Dari komunitas seniman Bulungan, karya-karya naskah drama Noorca mengalir, seperti: Bhagawad Gita, Kertanegara, Perjalanan Kehilangan, Kuda-Kuda, dan Terbit Bulan Tenggelam Bulan.
Kisah Bersambung
Sekian tahun kemudian, novelnya 'Sekuntum Duri' dan 'Mereka Berdua' dimuat bersambung di Harian Kompas. Saat itu usia Noorca 24 dan 28 tahun.
Pada tahun 1982, naskah drama 'Growong' hasil karyanya diperbanyak dan dimasyarakatkan ke khalayak. Tahun itu juga, Cypress menerbitkan naskah sandiwara anak-anak karya Noorca 'Tinton' dan 'Mencari Taman'.
Naskah-naskah drama Noorca banyak memenangi lomba dan penghargaan.
Kilas balik ke tahun sebelumnya: pada 1975, atas permintaan Roesni Zulharmans --istri Ketua PWI Jaya-- Noorca mengajar drama di SMA Negeri VII Jakarta. Di sana dia berkenalan dan berpacaran dengan salah satu siswi bernama Siti Ingrayani Anwar yang akrab disapa Rayni. Namun keduanya berpisah setelah Rayni dikirim orangtuanya belajar ke Paris pada 1976.
Kabar samar-samar, orangtua Rayni tidak setuju putrinya berpacaran dengan Noorca, maka itu Rayni dijauhkan ke "Negeri Napoleon Bonoparte" tersebut. Namun dengan berbagai upaya, pada tahun itu juga, Noorca menyusul ke Paris.
Setahun kemudian, dia menikahi Rayni. Di sana, Noorca sempat kuliah di Ecole Superieur Du Journalisme, Paris, dan menjadi koresponden majalah Tempo.
Sekembalinya ke Indonesia pada tahun 1982, Noorca masuk ke Harian Kompas lalu memimpin majalah Jakarta Jakarta.
Selepas dari situ Noorca tetap aktif di dunia jurnalistik dan membantu Metro TV.
Pernah juga menjadi Redaktur Eksekutif majalah Vista FMTV, Redaktur Eksekutif majalah Forum Keadilan, dan Pemimpin Redaksi majalah Telset.
Salah satu di antara tujuh novelnya yang banyak dibicarakan adalah 'September'. Sebelumnya dimuat bersambung di Harian Media Indonesia. Namun, tersebab apa, pemuatannya dihentikan redaksi di tengah jalan, yang Noorca tidak tahu apa alasan penghentian cerita bersambung ini. Saya menduga, ini perkara sensitif untuk "diutak-atik".
Novel '65
Novel 'September' dikatakan Noorca sebagai karya fiksi, dilatar-belakangi huru-hara 1965 yang ditulisnya dengan riset lapangan dan studi pustaka.
(Eh...tiba-tiba ingatan saya menyembul, pernah saya baca: saat masih sangat muda, sebagai jurnalis, Noorca M. Massardi ditugasi mewawancarai Ayatollah Khomeini, Pangeran Norodom Sihanouk, dan seorang wanita yang Ketua Masyarakat Ekonomi Eropa yang saya lupa namanya).
Saya percaya, masih banyak karya-karya sastrawan dan wartawan yang pernah menjadi Ketua Dewan Kesenian Jakarta ini yang belum saya ketahui.
Juga aktivitasnya yang lain, sedikit yang saya ketahui.

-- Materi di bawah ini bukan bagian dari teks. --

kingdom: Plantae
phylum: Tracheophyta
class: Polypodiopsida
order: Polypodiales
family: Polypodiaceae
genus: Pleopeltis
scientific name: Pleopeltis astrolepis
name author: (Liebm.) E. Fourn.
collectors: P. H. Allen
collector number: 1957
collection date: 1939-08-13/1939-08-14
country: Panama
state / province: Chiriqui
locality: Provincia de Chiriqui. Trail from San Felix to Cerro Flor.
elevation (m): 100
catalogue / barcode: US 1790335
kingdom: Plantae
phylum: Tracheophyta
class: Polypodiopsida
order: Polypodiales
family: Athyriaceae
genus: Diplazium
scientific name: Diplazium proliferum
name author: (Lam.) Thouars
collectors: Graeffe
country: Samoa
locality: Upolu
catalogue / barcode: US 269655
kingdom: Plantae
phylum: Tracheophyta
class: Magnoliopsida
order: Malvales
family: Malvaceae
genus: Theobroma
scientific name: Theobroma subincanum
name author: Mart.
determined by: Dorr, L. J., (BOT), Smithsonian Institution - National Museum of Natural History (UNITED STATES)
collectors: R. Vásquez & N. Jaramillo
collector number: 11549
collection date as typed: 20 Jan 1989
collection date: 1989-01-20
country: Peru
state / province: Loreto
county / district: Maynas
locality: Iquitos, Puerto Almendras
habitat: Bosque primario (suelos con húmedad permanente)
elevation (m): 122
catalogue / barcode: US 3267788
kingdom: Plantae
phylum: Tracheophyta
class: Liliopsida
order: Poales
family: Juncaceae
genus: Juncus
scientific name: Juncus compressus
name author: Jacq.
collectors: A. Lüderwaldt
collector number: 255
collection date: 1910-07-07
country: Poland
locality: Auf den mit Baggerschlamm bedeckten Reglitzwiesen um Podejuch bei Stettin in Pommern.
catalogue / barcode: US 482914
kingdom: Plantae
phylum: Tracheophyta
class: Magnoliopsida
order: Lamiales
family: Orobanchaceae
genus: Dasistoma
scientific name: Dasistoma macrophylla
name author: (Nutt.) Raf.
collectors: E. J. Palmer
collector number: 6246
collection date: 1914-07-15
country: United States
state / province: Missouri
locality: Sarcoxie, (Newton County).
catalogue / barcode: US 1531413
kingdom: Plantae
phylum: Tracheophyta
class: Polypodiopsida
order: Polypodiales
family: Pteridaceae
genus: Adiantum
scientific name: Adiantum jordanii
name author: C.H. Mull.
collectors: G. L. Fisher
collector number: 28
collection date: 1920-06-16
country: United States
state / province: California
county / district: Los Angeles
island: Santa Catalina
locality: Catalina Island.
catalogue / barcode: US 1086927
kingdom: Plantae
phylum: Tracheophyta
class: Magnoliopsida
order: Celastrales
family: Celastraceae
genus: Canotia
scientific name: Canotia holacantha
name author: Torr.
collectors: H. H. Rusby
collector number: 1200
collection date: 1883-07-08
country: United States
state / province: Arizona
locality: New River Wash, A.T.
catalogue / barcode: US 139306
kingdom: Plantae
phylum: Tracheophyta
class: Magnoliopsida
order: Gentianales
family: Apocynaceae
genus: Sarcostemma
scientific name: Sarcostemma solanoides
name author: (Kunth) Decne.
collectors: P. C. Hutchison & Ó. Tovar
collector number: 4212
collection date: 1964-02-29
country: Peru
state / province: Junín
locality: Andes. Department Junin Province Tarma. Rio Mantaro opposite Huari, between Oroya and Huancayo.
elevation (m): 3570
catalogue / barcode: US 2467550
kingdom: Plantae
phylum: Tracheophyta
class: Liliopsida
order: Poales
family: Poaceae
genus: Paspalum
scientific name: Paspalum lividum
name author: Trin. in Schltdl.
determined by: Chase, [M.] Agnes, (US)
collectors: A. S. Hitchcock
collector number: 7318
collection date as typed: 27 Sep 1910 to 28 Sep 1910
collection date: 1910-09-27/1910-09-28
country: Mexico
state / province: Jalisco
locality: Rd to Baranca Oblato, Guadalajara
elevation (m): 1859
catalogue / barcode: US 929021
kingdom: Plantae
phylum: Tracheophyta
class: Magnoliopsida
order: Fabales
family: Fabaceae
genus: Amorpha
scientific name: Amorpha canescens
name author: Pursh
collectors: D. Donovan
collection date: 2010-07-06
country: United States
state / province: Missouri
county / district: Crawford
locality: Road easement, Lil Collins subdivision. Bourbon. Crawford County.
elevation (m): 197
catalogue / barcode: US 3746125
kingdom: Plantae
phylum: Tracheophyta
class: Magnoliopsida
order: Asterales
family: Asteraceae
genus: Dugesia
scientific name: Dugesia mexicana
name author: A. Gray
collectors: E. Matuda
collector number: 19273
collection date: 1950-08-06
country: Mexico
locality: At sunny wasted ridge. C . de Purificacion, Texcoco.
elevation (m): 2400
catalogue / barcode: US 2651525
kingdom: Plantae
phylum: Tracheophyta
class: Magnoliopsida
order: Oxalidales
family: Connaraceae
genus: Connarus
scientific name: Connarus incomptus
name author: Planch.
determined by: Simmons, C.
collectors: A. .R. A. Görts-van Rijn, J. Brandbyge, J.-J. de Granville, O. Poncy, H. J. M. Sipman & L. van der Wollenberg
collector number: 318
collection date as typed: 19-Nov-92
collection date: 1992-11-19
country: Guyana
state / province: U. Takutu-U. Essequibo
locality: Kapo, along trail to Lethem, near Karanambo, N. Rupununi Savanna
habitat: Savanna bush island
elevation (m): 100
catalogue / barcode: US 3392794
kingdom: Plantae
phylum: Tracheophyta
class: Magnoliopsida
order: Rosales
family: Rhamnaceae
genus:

Di antara yang sedikit itu, Noorca dikenal juga sebagai aktor dan sutradara teater, penulis skenario film, dan juri Festival Film Indonesia. Pernah menjadi host mata acara 'Cinema-Cinema' di RCTI bersama Soraya Perucha dan menjadi beberapa host lain di sejumlah stasiun televisi.
Semoga pada tanggal 26 November nanti di Wisma Jerman Jl. Taman Ade Irma Suryani Nasution 15, Surabaya, saya bisa mengulik lebih dalam karya-karya sastra penerima Anugerah Kebudayaan Pemerintah RI yang sekarang anggota Lembaga Sensor Film ini.
Bagi saya, buku kumpulan puisi '69 Cinta untuk Rayni' tidak sekadar romantisme masa lalu, tetapi yang lebih penting adalah sebentuk pesan kepada anak-anak dan para cucunya (jika nanti sudah dewasa dan menikah): pohon cinta dan kesetiaan itu perlu terus dipupuk dan dirawat, supaya tetap terjaga kesuburannya. Sebab, bagaimana pun, orangtua adalah basis keluarga dilandasi nilai-nilai agama dan moral. Apalah arti kekayaan dan ketenaran jika basisnya rapuh!
*) Penulis adalah wartawan senior, tinggal di Surabaya.